Remembering the Battle of Culloden
Today is the 277th anniversary of the Battle of Culloden, which took place on April 16, 1746.
I like this video very much. (The song is "The Ghosts of Culloden", performed by Isla Grant.)
“Ye looked fair wild, man, for there was blood runnin’ doon your face and your hair was loose on the wind. Ye’d sheathed your sword to carry me, but ye pulled it again as ye turned away. I didna think I should see ye again, for if ever I saw a man set to meet his death …”
He shook his head, his eyes half-closed, as though he saw not the sober, stalwart man before him, not the Fraser of Fraser’s Ridge--but Red Jamie, the young warrior who had not gone back from gallantry, but because he sought to throw his life away, feeling it a burden--because he had lost me.
(From THE FIERY CROSS by Diana Gabaldon, chapter 7, "Shrapnel". Copyright© 2001 by Diana Gabaldon. All rights reserved.)
Diana Gabaldon noted in her blog post about her 2008 visit to Culloden that she saw the place where Jamie woke after the battle, thinking he was dead. When I asked her on Compuserve a few years ago if she recalled where that was, exactly, she said:
Jamie made it almost to the second government line. He woke in a little swale or dip (you recall he was lying in water), about forty feet off the path that leads from the Visitors Centre--maybe a couple of hundred yards beyond the VC itself.
The photo below shows the area where the government lines were, marked with a red flag.

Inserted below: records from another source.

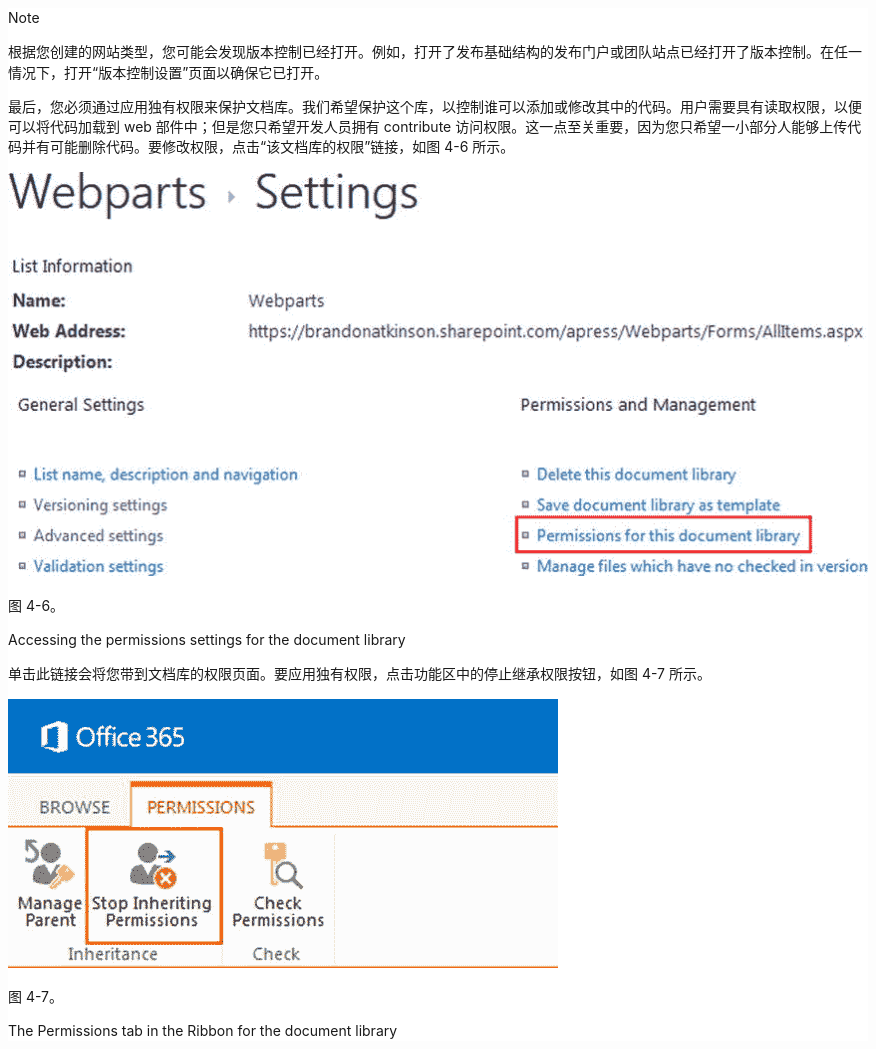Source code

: Note

根据您创建的网站类型，您可能会发现版本控制已经打开。例如，打开了发布基础结构的发布门户或团队站点已经打开了版本控制。在任一情况下，打开“版本控制设置”页面以确保它已打开。

最后，您必须通过应用独有权限来保护文档库。我们希望保护这个库，以控制谁可以添加或修改其中的代码。用户需要具有读取权限，以便可以将代码加载到 web 部件中；但是您只希望开发人员拥有 contribute 访问权限。这一点至关重要，因为您只希望一小部分人能够上传代码并有可能删除代码。要修改权限，点击“该文档库的权限”链接，如图 4-6 所示。

![A978-1-4842-0544-0_4_Fig6_HTML.jpg](img/A978-1-4842-0544-0_4_Fig6_HTML.jpg)

图 4-6。

Accessing the permissions settings for the document library

单击此链接会将您带到文档库的权限页面。要应用独有权限，点击功能区中的停止继承权限按钮，如图 4-7 所示。

![A978-1-4842-0544-0_4_Fig7_HTML.jpg](img/A978-1-4842-0544-0_4_Fig7_HTML.jpg)

图 4-7。

The Permissions tab in the Ribbon for the document library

Picture the scene on that day, as depicted in BEES:
He’d closed his eyes again now, seeing it, and imagined that he felt Murtagh’s hand, hard and callused, still holding his as they lay on the ground.
“Did I kill [Jack Randall]?” he whispered, more to himself than to Jenny. “I did…I ken I did…but how…”
The blood. The hot blood.
“The blood--it spilled down my arm, and then I…I wasna there anymore. But when I woke, my eyes were sealed shut wi’ dried blood and that’s what made me think I was dead--I couldna see anything but a sort of dark-red light. But then later I couldna find a wound on my head. It was his blood blinding me. And he was lyin’ on me, on my leg--”
(From GO TELL THE BEES THAT I AM GONE by Diana Gabaldon, chapter 58, "Telling Beads". Copyright© 2021 by Diana Gabaldon. All rights reserved.)
Jamie was very lucky indeed that BJR fell with his weight on Jamie's badly injured leg, or he might have bled to death before his friends found him. A very sobering thought!
This is the famous Leanach cottage, where Jamie found shelter with the other Jacobites as they awaited execution, two days after the battle.
I was lucky enough to be able to visit Culloden in 2012, and again in 2016. It's an amazing place, and the Visitors Centre is very well done. If you're planning a visit to Scotland, don't miss it!
But PLEASE keep in mind, it's a battlefield cemetery, and be respectful of the place and the other visitors. According to a recent article in The Scotsman:
NTS [National Trust for Scotland], which owns part of the historic battlefield, has carried out work around the Clan Fraser stone to halt the deterioration of the area and said it was now cordoned off to allow the ground to firm up and grass to re-grow.
The conservation charity urged visitors to give the area “space” – and reminded those planning to visit the site that the burial site for those who died on the field should be “respected”.
Believe me, I understand the desire to get a photo, and maybe a selfie, at the famous Fraser stone. But please be mindful of the thousands of Highlanders buried in mass graves on that field, and act accordingly. I really hate to see the locals getting the idea that all OUTLANDER fans are crazy people who are so caught up in their obsession, or so determined to get the perfect shot to post on Instagram or TikTok or wherever, that they lose sight of the brutal reality of what happened on that day in 1746. The site deserves to be treated with the same solemnity as Gettysburg, or any other site of a major battle in which thousands were killed.